Tasks to perform>
(a) In the essay on energy independence and global warming, how many SUVs in a row did the writer count passing by on Sunday morning?
(b) Reproduce the portion of the essay on energy independence that opens with the words containing "What about global" and closes with "world’s political agenda.".

Extract>
'''
Sunday morning, I was standing at my desk, looking down from my window at the street of my city. An SUV went by. Then another SUV. Then a third. A fourth. A fifth, sixth, seventh, eighth. I counted thirteen SUVs in a row, on their way to church or to the Quikchek convenience store for coffee, milk or a newspaper. It was a reality quikchek.

In his erudite bestseller “Collapse: How Societies Choose to Fail or Succeed,” Jared Diamond provides a roadmap of the factors contributing to the failure of societal or group decisionmaking: a society may fail to anticipate a problem before it arrives; when it does arrive, a group may fail to perceive it; it may perceive a problem, but fail to try to solve it; or it may recognize a problem and try to solve it, but fail.

Where are we in terms of Energy Independence on the Jared Diamond Scale?

No one can say Americans haven’t recognized that our dependence on foreign oil leads to bad results, including the Iraq War. The day al-Qaeda succeeds in controlling or crippling the Saudi oil industry is the day the collapse of our civilization begins. Even the not-for-prophet George W. Bush has warned of our addiction to foreign oil, though one may be skeptical about his intentions.

The 13 SUVs passing by, not to mention the relentlessly increasing demand for energy and electricity, are a good indication that we are at Diamond’s Station 3: we perceive, but are not seriously trying to solve our ruinous dependence on foreign oil.

What about global warming?

American climate scientists were the first to recognize that human industry, transportation, agriculture and deforestation were forcing climate changes with potentially big risks to civilization. Al Gore as senator recognized the problem and led the way in putting global warming on the world’s political agenda.
'''
[Dataset entries]
'''
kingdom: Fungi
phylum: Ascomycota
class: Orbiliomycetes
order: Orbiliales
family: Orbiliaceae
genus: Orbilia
'''
Responses per task>
(a) Thirteen.

(b)
What about global warming?

American climate scientists were the first to recognize that human industry, transportation, agriculture and deforestation were forcing climate changes with potentially big risks to civilization. Al Gore as senator recognized the problem and led the way in putting global warming on the world’s political agenda.